_Exercise brief_
Reproduce the whole listing exactly, omitting any picture it holds.

_The records_
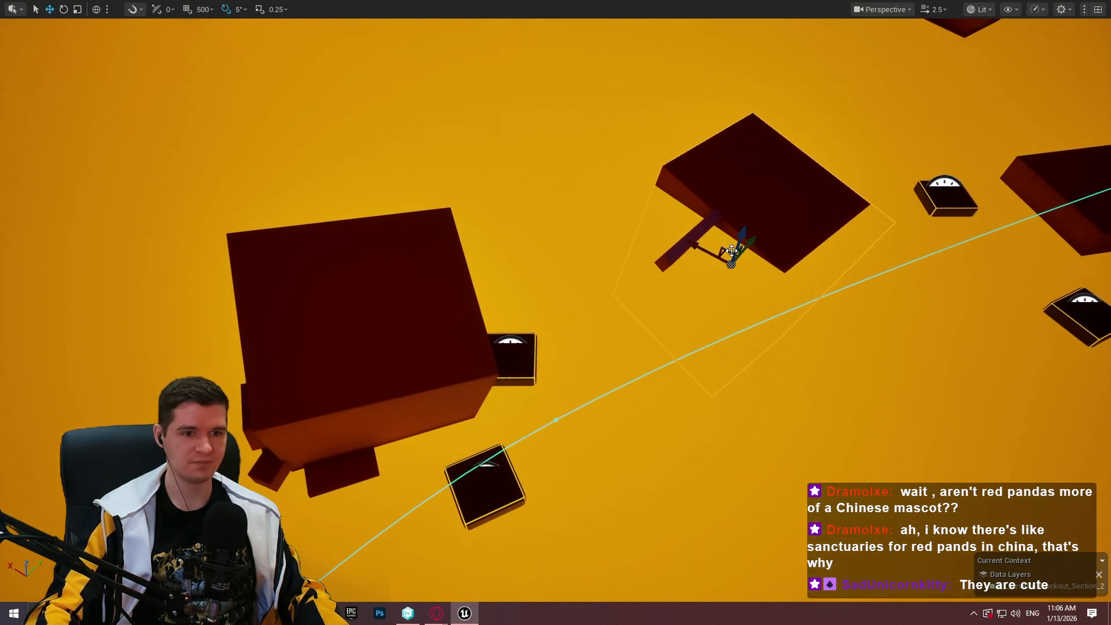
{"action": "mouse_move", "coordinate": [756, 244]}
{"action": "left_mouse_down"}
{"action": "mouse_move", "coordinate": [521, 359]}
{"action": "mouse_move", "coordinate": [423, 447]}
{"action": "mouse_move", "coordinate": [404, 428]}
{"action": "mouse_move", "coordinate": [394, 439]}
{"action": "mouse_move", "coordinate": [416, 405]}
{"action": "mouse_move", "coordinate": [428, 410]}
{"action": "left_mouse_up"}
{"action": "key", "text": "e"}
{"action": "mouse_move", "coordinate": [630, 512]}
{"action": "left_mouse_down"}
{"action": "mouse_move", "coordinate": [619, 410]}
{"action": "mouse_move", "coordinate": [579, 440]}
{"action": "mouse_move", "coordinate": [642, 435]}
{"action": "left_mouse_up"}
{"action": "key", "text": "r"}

_Answer for this exercise_
{"action": "mouse_move", "coordinate": [756, 244]}
{"action": "left_mouse_down"}
{"action": "mouse_move", "coordinate": [521, 359]}
{"action": "mouse_move", "coordinate": [423, 447]}
{"action": "mouse_move", "coordinate": [404, 428]}
{"action": "mouse_move", "coordinate": [394, 439]}
{"action": "mouse_move", "coordinate": [416, 405]}
{"action": "mouse_move", "coordinate": [428, 410]}
{"action": "left_mouse_up"}
{"action": "key", "text": "e"}
{"action": "mouse_move", "coordinate": [630, 512]}
{"action": "left_mouse_down"}
{"action": "mouse_move", "coordinate": [619, 410]}
{"action": "mouse_move", "coordinate": [579, 440]}
{"action": "mouse_move", "coordinate": [642, 435]}
{"action": "left_mouse_up"}
{"action": "key", "text": "r"}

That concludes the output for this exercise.